Critiche ai limiti di carico per i veicoli elettrici ed agli effetti su cabotaggio e trasporto aereo

Il Governo italiano si opporrà alla revisione della direttiva Ue sui pesi e dimensioni dei veicoli pesanti. Lo ha dichiarato il ministro delle Infrastrutture e dei trasporti, Matteo Salvini, intervenendo in seduta pubblica al Consiglio trasporti dell’Unione europea a Bruxelles. Secondo il ministro, alcune delle modifiche emerse nel corso del negoziato presentano criticità tali da rendere irrealistico l’obiettivo dichiarato. In particolare, ha avvertito che promuovere la diffusione dei veicoli pesanti elettrici non dovrebbe tradursi in una riduzione dei carichi consentiti che eroderebbe i margini dell’autotrasporto. 

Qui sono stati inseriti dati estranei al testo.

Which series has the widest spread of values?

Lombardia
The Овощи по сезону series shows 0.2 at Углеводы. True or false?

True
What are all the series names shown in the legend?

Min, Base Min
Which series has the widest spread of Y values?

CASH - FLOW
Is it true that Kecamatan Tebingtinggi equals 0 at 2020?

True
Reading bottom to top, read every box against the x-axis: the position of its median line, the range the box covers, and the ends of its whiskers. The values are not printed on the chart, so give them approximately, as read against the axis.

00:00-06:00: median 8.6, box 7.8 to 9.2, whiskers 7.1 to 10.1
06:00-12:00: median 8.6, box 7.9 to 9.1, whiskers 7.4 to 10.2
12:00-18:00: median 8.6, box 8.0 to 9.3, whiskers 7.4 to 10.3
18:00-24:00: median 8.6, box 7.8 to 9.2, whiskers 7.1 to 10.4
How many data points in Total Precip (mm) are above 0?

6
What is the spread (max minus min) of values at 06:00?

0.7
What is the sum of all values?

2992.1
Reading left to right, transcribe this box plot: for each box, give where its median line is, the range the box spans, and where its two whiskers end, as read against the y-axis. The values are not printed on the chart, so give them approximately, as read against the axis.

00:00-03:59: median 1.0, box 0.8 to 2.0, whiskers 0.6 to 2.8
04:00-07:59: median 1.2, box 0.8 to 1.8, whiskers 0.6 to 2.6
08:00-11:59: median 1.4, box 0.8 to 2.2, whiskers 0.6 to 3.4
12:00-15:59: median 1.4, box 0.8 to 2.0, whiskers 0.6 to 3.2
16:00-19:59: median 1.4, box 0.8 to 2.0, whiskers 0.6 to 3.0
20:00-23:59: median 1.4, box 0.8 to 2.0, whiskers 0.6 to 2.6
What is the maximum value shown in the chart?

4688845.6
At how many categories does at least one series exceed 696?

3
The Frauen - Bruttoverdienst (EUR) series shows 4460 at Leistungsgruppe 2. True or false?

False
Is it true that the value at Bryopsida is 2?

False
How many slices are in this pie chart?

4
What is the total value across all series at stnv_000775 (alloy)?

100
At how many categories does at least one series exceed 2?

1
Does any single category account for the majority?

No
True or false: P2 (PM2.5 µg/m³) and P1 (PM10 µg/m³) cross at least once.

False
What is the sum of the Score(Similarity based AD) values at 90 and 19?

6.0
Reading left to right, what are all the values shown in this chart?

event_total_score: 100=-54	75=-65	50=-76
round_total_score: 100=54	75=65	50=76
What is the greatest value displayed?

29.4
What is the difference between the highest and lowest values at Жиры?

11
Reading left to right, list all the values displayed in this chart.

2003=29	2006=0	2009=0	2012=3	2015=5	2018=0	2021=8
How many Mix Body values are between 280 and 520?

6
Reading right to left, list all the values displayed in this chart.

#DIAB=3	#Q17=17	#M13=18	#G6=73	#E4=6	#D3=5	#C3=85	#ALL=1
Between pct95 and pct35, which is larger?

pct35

Salvini ha inoltre esteso la critica a misure che potrebbero penalizzare altri segmenti logistici, citando il rischio per il cabotaggio marittimo con l’introduzione dell’Ets e per il trasporto aereo. Ha ribadito che la transizione ambientale deve essere bilanciata da sostenibilità economica e sociale, evitando gli errori del passato, e ha segnalato che la nuova normativa potrebbe squilibrare la competizione tra operatori del settore, senza però entrare in dettagli sui soggetti coinvolti.